Text:
------------------------------

IN RE: COOK AND SONS MINING, INC., et al. CASE NO. 03-70789
UNITED STATES BANKRUPTCY COURT
EASTERN DISTRICT OF KENTUCKY
PIKEVILLE
IN RE:
COOK AND SONS MINING, INC., et al. CASE NO. 03-70789
DEBTORS
COOK AND SONS MINING, INC. PLAINTIFF
VS. ADV.
NO. 04-7076
KWVA ENERGY, INC. DEFENDANT
JUDGMENT
The court having taken “Debtor’s Motion to
Reconsider or to Clarify Opinion or to Make Additional Findings and Conclusions
of Law and Notice” (Document # 18) and “KWVA’s Response to Motion to Reconsider
and Objection to Tendered Summary Judgment Order” (Document # 19) under
submission (Document # 20) and being sufficiently advised, makes the following
Findings of Fact and Conclusions of Law pursuant to Federal Rule of Bankruptcy
Procedure 7052.
FINDINGS OF FACT:
The parties’ agreed
stipulations as to facts and exhibits (Document # 9) are incorporated herein as
if set forth in their entirety.
Furthermore, references used in the stipulations will be used here, for
example “KWVA” for “KWVA Energy, Inc.”
A hearing was conducted December 3, 2004 (See
Documents # 16 & 17) on the parties’ dueling motions for summary judgment
(Documents # 10 & 13), which had been briefed prior to the hearing as
required by the court’s scheduling orders (Documents # 11 & 14).
The court takes judicial notice of “Chapter
11 Operating Order” entered in the main case (Document # 3, main case),
specifically the following provision:
TRANSFERS TO OR COMPENSATION OF DEBTOR OR
INSIDERS
During the pendency of this action, neither
the debtor nor any insider shall receive any increase in compensation, whether
in salary or fringe benefits or in any other form, without prior court approval
after notice and hearing. This
prohibition includes transfers of property to the individual debtor or to any
insider. Unless and until the debtor in
possession has obtained court approval after notice and hearing, the debtor in
possession shall make no payments in payment of any debt, whether secured or
unsecured, owed to an insider or to a creditor whose claim is either co-signed
by or guaranteed by an insider.
Counsel for the debtor acknowledged at the
hearing, and conceded in agreed stipulations, that the defendant is owed
$135,891.51 as an actual and necessary expense of the estate.
CONCLUSIONS OF LAW:
The contracts with KWVA Energy, Inc. which are the subject of this adversary
proceeding[1]
were not in the ordinary course of business of the debtor. As such they were not excepted from notice
and hearing as provided by 11 U.S.C. § 363(c)(1).[2] The Chapter 11 Operating Order, entered in
the main bankruptcy case as Document # 3, is a clear indication that this court
will not look favorably upon transactions between the debtor and insiders
unless there is “court approval after notice and a hearing.” Whether seen as a blanket prohibition, that
is, an injunction against any insider transaction with the debtor, or seen as a
prohibition under certain circumstances, the section of the Chapter 11
Operating Order titled “Transfers to or Compensation of Debtor or Insiders”

------------------------------

Data shown:
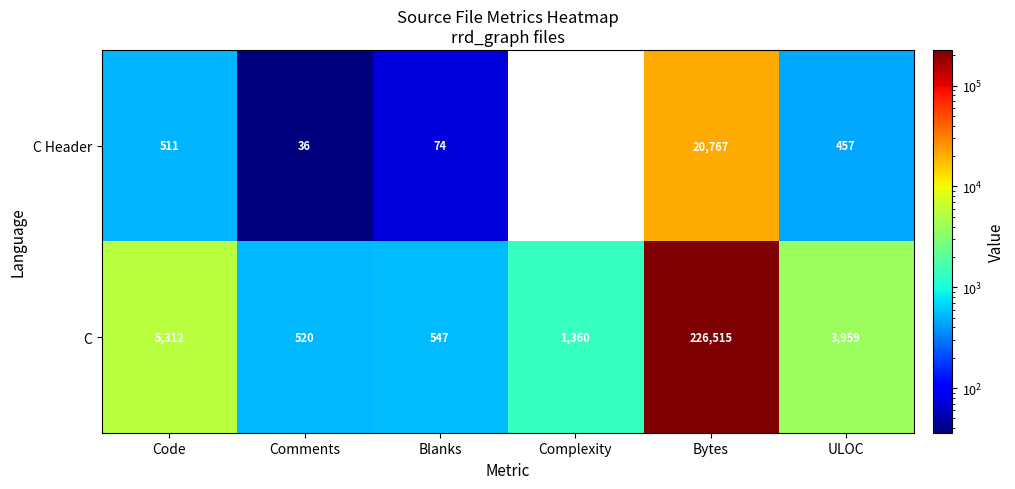

Is it true that C Header equals 59 at Comments?

False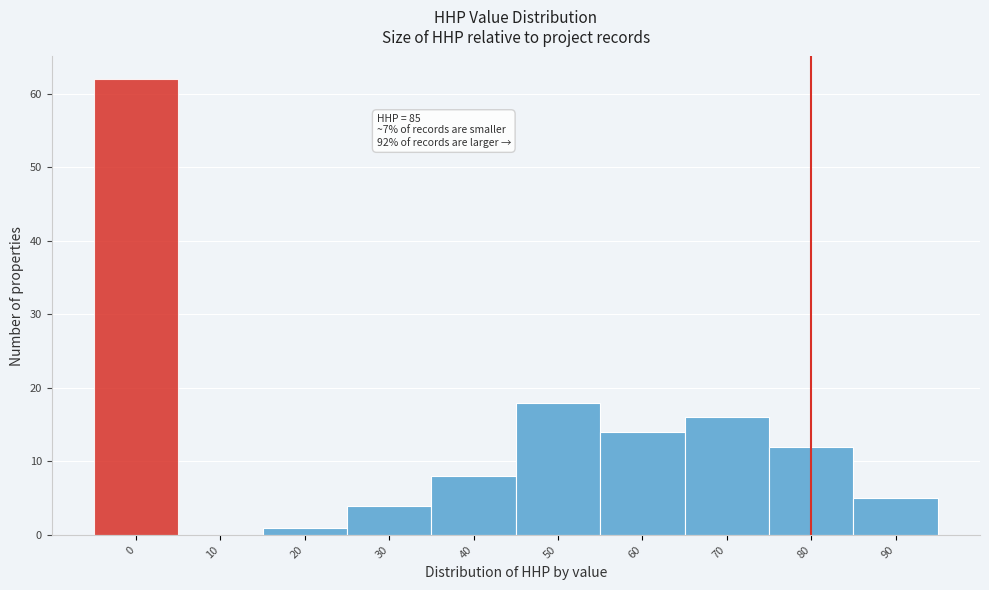

Reading right to left, extract all data points from this chart.

90=5	80=12	70=16	60=14	50=18	40=8	30=4	20=1	10=0	0=62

------------------------------

Exercise A: According to the judgment, what amount does counsel for the debtor concede the defendant is owed as an actual and necessary expense of the estate?
Exercise B: Please quote the judgment word for word, starting at "Furthermore, references used" and ending at "(Documents # 11 & 14).".
Exercise C: Shorten the paragraph of the judgment that begins "A hearing was conducted December 3, 2004" while keeping its main facts.

Reply A: $135,891.51

Reply B:
Furthermore, references used in the stipulations will be used here, for
example “KWVA” for “KWVA Energy, Inc.”
A hearing was conducted December 3, 2004 (See
Documents # 16 & 17) on the parties’ dueling motions for summary judgment
(Documents # 10 & 13), which had been briefed prior to the hearing as
required by the court’s scheduling orders (Documents # 11 & 14).

Reply C: On December 3, 2004, a hearing (Documents # 16 & 17) addressed the parties' competing summary judgment motions (Documents # 10 & 13). Both motions were briefed beforehand, as the court's scheduling orders required (Documents # 11 & 14).